**Excerpt provided:**
-*-

The event type covers opening and closing the radio, as well as sending messages over the radio, which are then hopefully received at the other end:
trait RadioEvent
case object Open extends RadioEvent
case object Close extends RadioEvent
case class Send(msg: String) extends RadioEvent
case class Receive(msg: String) extends RadioEvent
The properties we want to check is the following two:
- "An opened radio must eventually be closed."
- "When the radio is open, all sent messages should eventually be received."
Each of these properties follows a pattern. The first is the response pattern: when an event occurs, some other event must occur later. The second is a scope pattern: in between two events (here Open
and Close
) some condition must hold.
The first response pattern can be programmed as a parameterized monitor class, which checks a particular property dependent on the parameters provided to the class. This is done in the following:
class Response[E](e1: E, e2: E) extends Monitor[E] {
always {
case `e1` => hot {
case `e2` => ok
}
}
}
It can then be applied as follows: new Response(Open, Close)
to create a monitor checking that an
Open
is always followed by a Close
(before end()
is called). We shall see this below.
The second scope pattern is programmed as a function that takes two events and a transition function (partial function from events to sets of traces) as arguments:
class NewMonitor[E] extends Monitor[E] {
def between(e1: E, e2: E)(tr: Transitions): state = {
always {
case `e1` =>
unless {
case `e2` => ok
} watch (tr)

-*-

**Supplied records:**
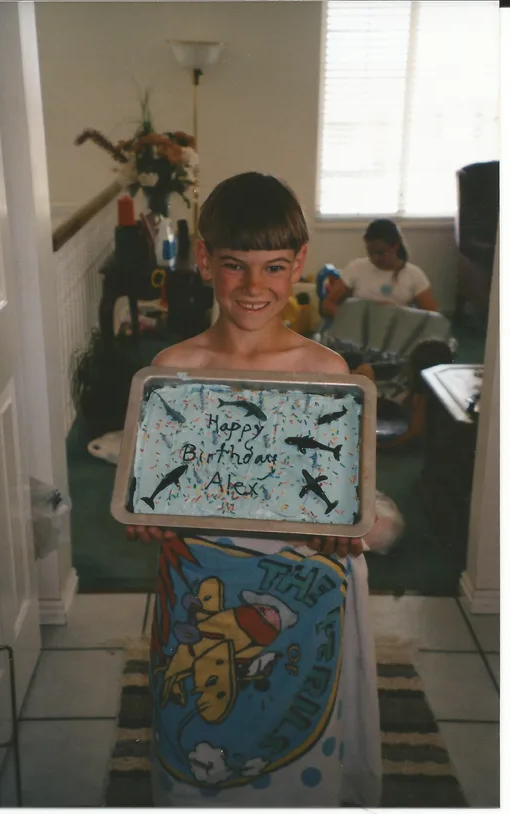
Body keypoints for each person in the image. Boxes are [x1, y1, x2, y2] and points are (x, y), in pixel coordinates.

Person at [127, 172, 381, 807]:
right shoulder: (171, 373)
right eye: (235, 264)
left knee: (294, 726)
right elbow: (151, 495)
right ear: (205, 259)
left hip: (302, 592)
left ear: (298, 264)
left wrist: (349, 530)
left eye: (273, 267)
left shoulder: (326, 373)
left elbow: (346, 502)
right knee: (198, 729)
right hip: (203, 586)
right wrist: (146, 517)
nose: (253, 286)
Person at [322, 218, 438, 317]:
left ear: (396, 246)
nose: (375, 258)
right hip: (359, 331)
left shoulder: (414, 275)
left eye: (381, 253)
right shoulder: (356, 268)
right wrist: (352, 319)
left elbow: (432, 318)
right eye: (370, 252)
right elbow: (327, 304)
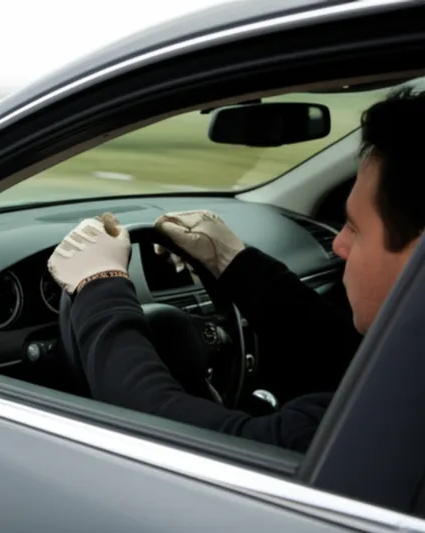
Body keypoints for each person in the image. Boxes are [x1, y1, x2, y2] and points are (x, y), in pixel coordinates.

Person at [46, 86, 425, 452]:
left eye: (355, 229)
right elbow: (348, 359)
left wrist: (99, 287)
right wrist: (233, 262)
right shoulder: (404, 371)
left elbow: (193, 440)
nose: (339, 245)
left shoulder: (376, 426)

-*-

**Assigned task:** Please reproduce the part of the radio monitoring excerpt above starting with "The first response" and going on through "new Response(Open, Close)".

**Solution to this task:**
The first response pattern can be programmed as a parameterized monitor class, which checks a particular property dependent on the parameters provided to the class. This is done in the following:
class Response[E](e1: E, e2: E) extends Monitor[E] {
always {
case `e1` => hot {
case `e2` => ok
}
}
}
It can then be applied as follows: new Response(Open, Close)